El planificador del kernel es el mecanismo que decide, cada pocos milisegundos y en cada núcleo, qué tarea se ejecuta a continuación y durante cuánto tiempo, repartiendo los recursos de la CPU entre cientos o miles de procesos que compiten por ellos. Para entenderlo hay que empezar por la unidad que realmente se planifica: la task_struct, la estructura interna del kernel que representa un flujo de ejecución ejecutable, y que es la misma tanto para procesos como para hilos; la diferencia entre ambos conceptos de usuario radica únicamente en qué recursos comparten, algo que al planificador le resulta indiferente.
El artículo explica que Linux no dispone de un único planificador, sino de varias clases de planificación apiladas en orden de prioridad (stop, deadline, rt, fair, ext e idle). En un equipo de escritorio o servidor convencional, las tres primeras clases suelen estar vacías, por lo que la clase fair —basada en el algoritmo EEVDF (Earliest Eligible Virtual Deadline First)— es la que asume prácticamente todo el trabajo. EEVDF reparte tajadas de tiempo de CPU entre tareas ordinarias —el intérprete de comandos, el navegador, una compilación— de forma equilibrada, sin prioridades especiales, a diferencia de las clases de tiempo real.

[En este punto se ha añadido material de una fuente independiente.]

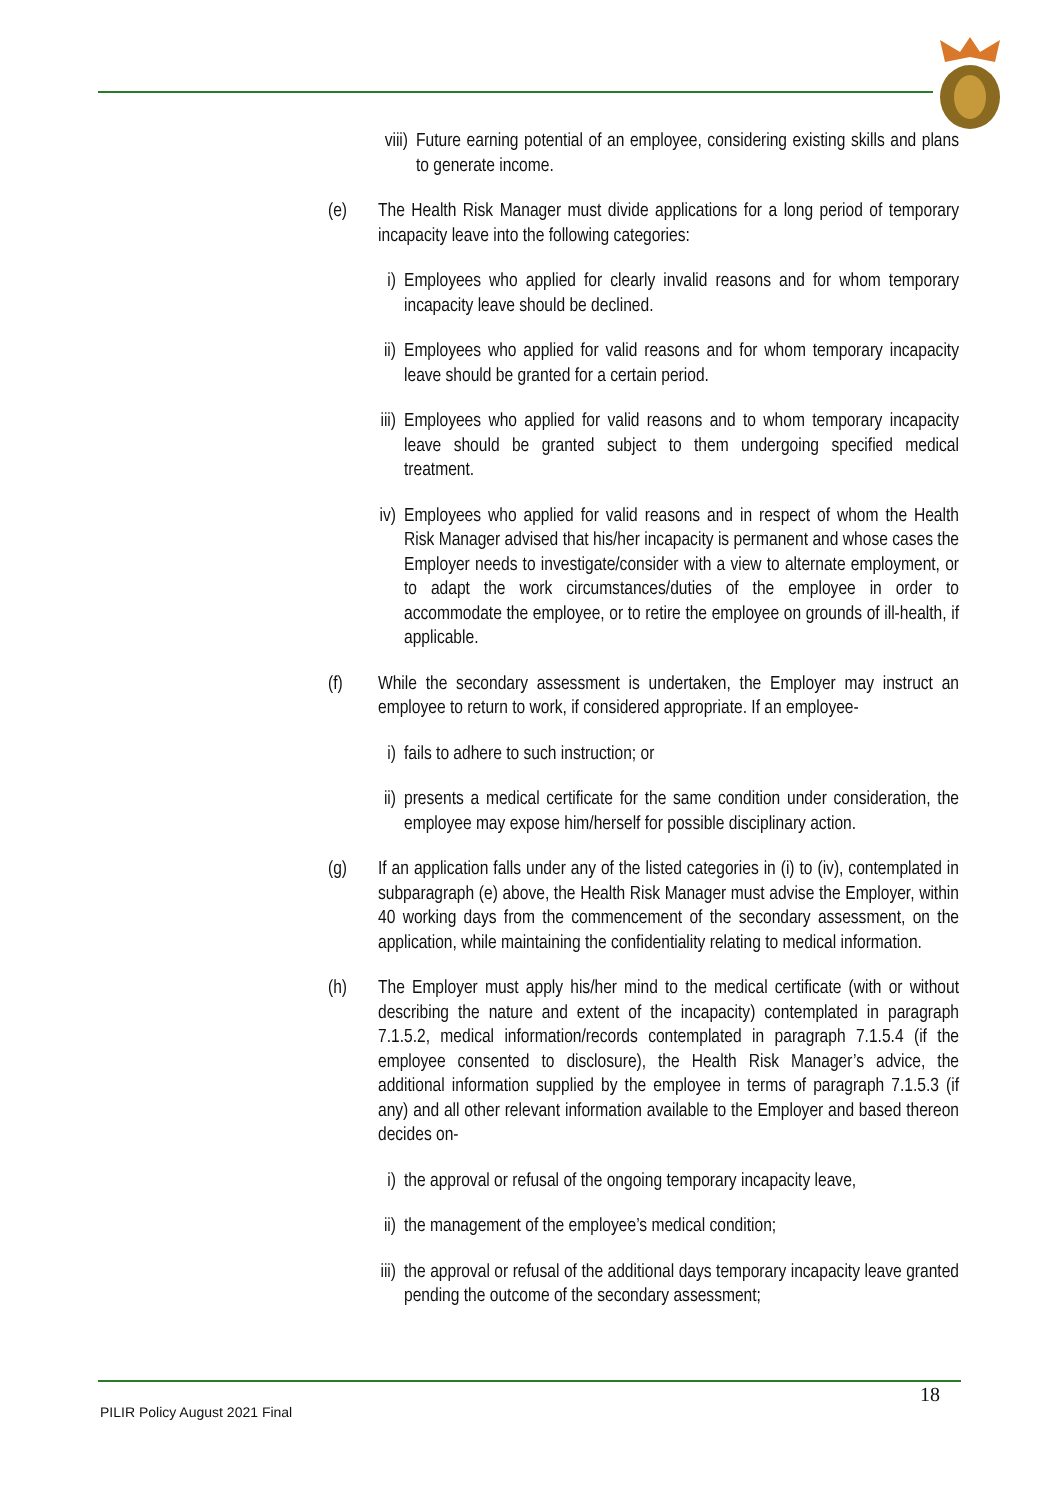viii) Future earning potential of an employee, considering existing skills and plans to generate income.
(e) The Health Risk Manager must divide applications for a long period of temporary incapacity leave into the following categories:
i) Employees who applied for clearly invalid reasons and for whom temporary incapacity leave should be declined.
ii) Employees who applied for valid reasons and for whom temporary incapacity leave should be granted for a certain period.
iii) Employees who applied for valid reasons and to whom temporary incapacity leave should be granted subject to them undergoing specified medical treatment.
iv) Employees who applied for valid reasons and in respect of whom the Health Risk Manager advised that his/her incapacity is permanent and whose cases the Employer needs to investigate/consider with a view to alternate employment, or to adapt the work circumstances/duties of the employee in order to accommodate the employee, or to retire the employee on grounds of ill-health, if applicable.
(f) While the secondary assessment is undertaken, the Employer may instruct an employee to return to work, if considered appropriate. If an employee-
i) fails to adhere to such instruction; or
ii) presents a medical certificate for the same condition under consideration, the employee may expose him/herself for possible disciplinary action.
(g) If an application falls under any of the listed categories in (i) to (iv), contemplated in subparagraph (e) above, the Health Risk Manager must advise the Employer, within 40 working days from the commencement of the secondary assessment, on the application, while maintaining the confidentiality relating to medical information.
(h) The Employer must apply his/her mind to the medical certificate (with or without describing the nature and extent of the incapacity) contemplated in paragraph 7.1.5.2, medical information/records contemplated in paragraph 7.1.5.4 (if the employee consented to disclosure), the Health Risk Manager’s advice, the additional information supplied by the employee in terms of paragraph 7.1.5.3 (if any) and all other relevant information available to the Employer and based thereon decides on-
i) the approval or refusal of the ongoing temporary incapacity leave,
ii) the management of the employee’s medical condition;
iii) the approval or refusal of the additional days temporary incapacity leave granted pending the outcome of the secondary assessment;
18
PILIR Policy August 2021 Final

El texto también distingue las dos únicas vías por las que una tarea deja la CPU: el bloqueo voluntario, cuando solicita un recurso aún no disponible, y la interrupción forzosa al agotarse su tiempo. Toda esta exposición se apoya en el código fuente del kernel Linux 7.1, concretamente en kernel/sched/core.c y fair.c, y omite intencionadamente aspectos como el balanceo de carga entre núcleos, la planificación por cgroups, el control de ancho de banda o la consciencia NUMA para centrarse en las ideas fundamentales.